**PROBLEMS TO WORK ON**
[1] Condense the paragraph of the text on Arthur Forman Balfour Paul that begins "He was educated at Edinburgh Academy" into a short list that keeps its main facts.
[2] Swap "architect" for "designer" and write out the text on Arthur Forman Balfour Paul from "Arthur Forman Balfour" to "Stewart Henbest Capper.".

**SUPPLIED TEXT**
==================================================

Arthur Forman Balfour Paul (7 August 1875 – 3 June 1938) (affectionately known as "Baffy" Paul) was a Scottish architect operating largely in the early 20th century.

==Life==
He was born in Edinburgh on 7 August 1875, the son of Sir James Balfour Paul, Lord Lyon King of Arms, an important role in aristocratic Scotland, and his wife. He was a second cousin to Robert Louis Stevenson.

He was educated at Edinburgh Academy from 1885 to 1892, then articled (apprenticed) to Sir Robert Rowand Anderson until 1896. He then studied at the School of Applied Art, the forerunner of Edinburgh College of Art under Frank Worthington Simon and Stewart Henbest Capper.

In 1895 he travelled in Belgium and the Netherlands and in 1897 made a three-month tour of England.

==================================================

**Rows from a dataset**
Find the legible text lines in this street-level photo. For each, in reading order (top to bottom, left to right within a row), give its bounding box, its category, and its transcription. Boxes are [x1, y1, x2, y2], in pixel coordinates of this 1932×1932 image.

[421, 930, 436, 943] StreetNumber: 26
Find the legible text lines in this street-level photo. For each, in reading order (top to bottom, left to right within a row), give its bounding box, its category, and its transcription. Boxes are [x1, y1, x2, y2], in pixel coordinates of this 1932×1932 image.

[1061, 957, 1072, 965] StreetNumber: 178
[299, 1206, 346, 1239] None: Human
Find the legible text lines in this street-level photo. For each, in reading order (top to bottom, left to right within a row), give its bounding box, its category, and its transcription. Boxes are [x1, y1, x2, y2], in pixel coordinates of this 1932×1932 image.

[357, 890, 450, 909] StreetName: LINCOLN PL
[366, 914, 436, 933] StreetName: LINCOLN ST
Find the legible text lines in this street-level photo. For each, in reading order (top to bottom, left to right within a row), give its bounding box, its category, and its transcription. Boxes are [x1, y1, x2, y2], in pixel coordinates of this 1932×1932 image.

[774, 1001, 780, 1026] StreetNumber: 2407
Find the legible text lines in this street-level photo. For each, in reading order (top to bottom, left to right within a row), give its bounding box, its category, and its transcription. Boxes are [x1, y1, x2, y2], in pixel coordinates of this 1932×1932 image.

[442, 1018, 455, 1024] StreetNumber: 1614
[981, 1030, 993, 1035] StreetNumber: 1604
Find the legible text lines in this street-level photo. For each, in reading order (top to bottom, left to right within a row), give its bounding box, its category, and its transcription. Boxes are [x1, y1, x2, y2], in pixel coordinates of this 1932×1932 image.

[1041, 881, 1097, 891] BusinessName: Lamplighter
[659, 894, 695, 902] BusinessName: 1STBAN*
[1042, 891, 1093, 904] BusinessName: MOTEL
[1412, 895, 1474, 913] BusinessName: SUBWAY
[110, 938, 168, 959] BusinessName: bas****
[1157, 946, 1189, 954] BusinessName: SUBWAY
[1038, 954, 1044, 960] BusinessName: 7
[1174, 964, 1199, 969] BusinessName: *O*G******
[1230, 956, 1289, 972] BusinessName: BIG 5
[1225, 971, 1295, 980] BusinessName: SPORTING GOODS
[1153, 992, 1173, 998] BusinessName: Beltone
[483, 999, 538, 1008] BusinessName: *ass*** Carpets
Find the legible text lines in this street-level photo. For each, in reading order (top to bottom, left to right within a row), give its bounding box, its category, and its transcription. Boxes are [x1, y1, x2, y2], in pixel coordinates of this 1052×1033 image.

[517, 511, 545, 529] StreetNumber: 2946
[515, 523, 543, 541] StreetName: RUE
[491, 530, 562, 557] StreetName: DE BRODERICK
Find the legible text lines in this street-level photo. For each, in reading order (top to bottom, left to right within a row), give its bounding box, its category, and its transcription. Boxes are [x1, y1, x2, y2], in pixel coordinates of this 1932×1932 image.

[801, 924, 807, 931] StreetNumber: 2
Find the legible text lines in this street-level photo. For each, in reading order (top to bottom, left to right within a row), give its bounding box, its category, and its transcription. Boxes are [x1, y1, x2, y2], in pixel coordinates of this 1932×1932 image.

==================================================

**SOLVED PROBLEMS**
[1]
- Attended Edinburgh Academy from 1885 to 1892
- Articled (apprenticed) to Sir Robert Rowand Anderson until 1896
- Then studied at the School of Applied Art, forerunner of Edinburgh College of Art, under Frank Worthington Simon and Stewart Henbest Capper

[2]
Arthur Forman Balfour Paul (7 August 1875 – 3 June 1938) (affectionately known as "Baffy" Paul) was a Scottish designer operating largely in the early 20th century.

==Life==
He was born in Edinburgh on 7 August 1875, the son of Sir James Balfour Paul, Lord Lyon King of Arms, an important role in aristocratic Scotland, and his wife. He was a second cousin to Robert Louis Stevenson.

He was educated at Edinburgh Academy from 1885 to 1892, then articled (apprenticed) to Sir Robert Rowand Anderson until 1896. He then studied at the School of Applied Art, the forerunner of Edinburgh College of Art under Frank Worthington Simon and Stewart Henbest Capper.